Blog
A Forecast Is a Statement About Uncertainty, Not the Future
What drew me to data work in the first place was forecasting. Not the description of what already happened, which is the bulk of analytics, but the harder and more useful thing: a defensible statement about what might happen next. Years of building these has changed what I think a forecast is for, and it is almost the opposite of what people ask for when they request one.
People ask a forecast to tell them the future. A good forecast refuses. What it offers instead is a careful account of how uncertain the future is, and that account is the part that actually helps someone decide.
The point estimate is the least important number
Ask for a forecast and you will be handed a line: theft will be down four per cent next quarter, the commodity price will rise, the trend continues. That single number, the point estimate, is the part everyone fixates on and the part that matters least.

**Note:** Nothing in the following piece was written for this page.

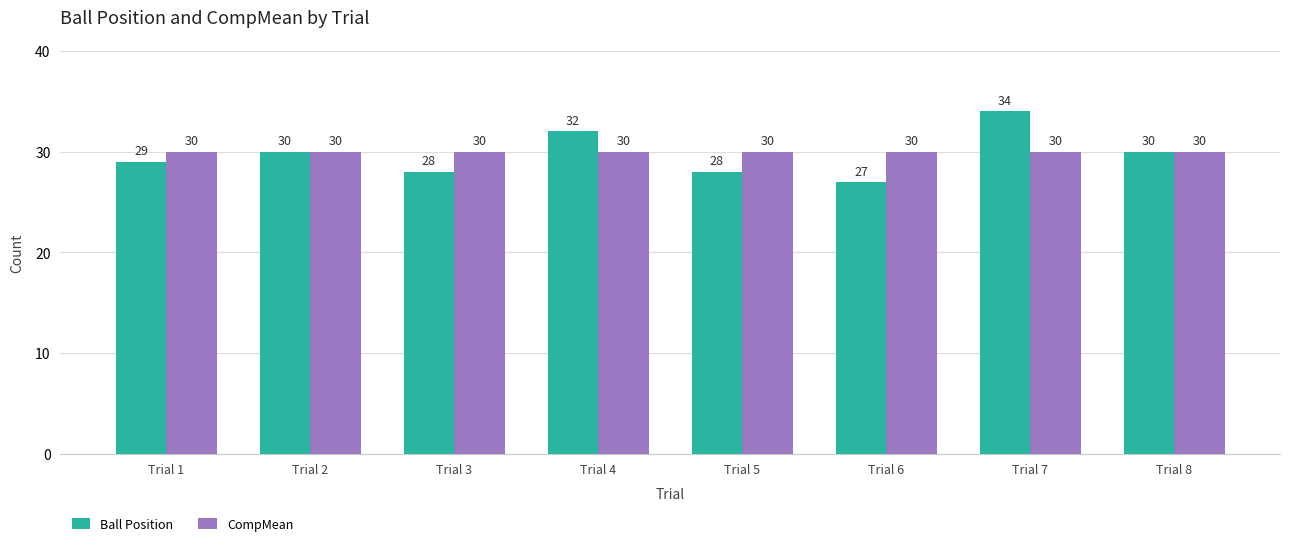

Reading left to right, transcribe all the data shown in this chart.

Ball Position: Trial 1=29	Trial 2=30	Trial 3=28	Trial 4=32	Trial 5=28	Trial 6=27	Trial 7=34	Trial 8=30
CompMean: Trial 1=30	Trial 2=30	Trial 3=30	Trial 4=30	Trial 5=30	Trial 6=30	Trial 7=30	Trial 8=30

It matters least because it is almost certainly wrong in its exact value, and everyone knows it, and pretending otherwise helps no one. What matters is the range around it. A forecast that says "down four per cent, and I would not be surprised by anything between down twelve and up four" is telling you something honest and usable. A forecast that says "down four per cent" full stop is telling you a story.
I learned this most concretely working on climate and commodity forecasting at CSIRO, where the whole question was how a climate pattern might amplify price volatility and food-security risk years out. Nobody sane wanted a single number for something that uncertain. They wanted to know how wide the cone of possibilities was, and whether it was widening.
Honest forecasting is mostly about the interval
So the real work of forecasting is not squeezing the point estimate closer to some imagined truth. It is being honest about the interval around it.
A few habits make that honesty concrete. Project the trend forward, but widen the band as you go, because confidence decays with distance and a forecast that stays equally confident ten steps out is lying. Separate the recurring seasonal swing from the underlying movement, so you are not fooled by a pattern that repeats every year. And mark the forecast as indicative rather than settled when there is too little history to support it, instead of laundering a guess through a model and presenting it as precision.
In the products I build now, every forecast carries that interval with it, on the chart as a widening cone and in the numbers behind it. The point estimate is there, but it travels with the honest statement of how much to trust it.
Why the interval is the useful part
A decision-maker does not actually need to know the future. They need to know how much room to leave for being wrong.
If the interval is narrow, you can plan tightly. If it is wide, you build in slack, or you buy more information before committing, or you make a reversible decision instead of an irreversible one. The width of the forecast is what tells you which of those is sensible. Strip it away and hand over a confident point estimate, and you have taken away the one thing that would have let the person manage their own risk.
This is also why a forecast and a guarantee are different things, and why anyone promising the former while implying the latter should worry you. The value was never in claiming to know. It was in measuring how much we do not.
What it changes about the work
The practical effect is that I spend more time on the uncertainty than on the central estimate, and I report it plainly even when it is uncomfortable. "Here is my best guess, and here is how wrong it could reasonably be" is a harder sentence to say than a confident number, and it is the one that earns trust, because it is the one that holds up when the future arrives and does not match the guess.
Seeing around corners was the thing that pulled me into this work. It turns out that seeing around corners does not mean knowing what is there. It means having an honest sense of how much could be, and giving someone enough of that sense to step carefully.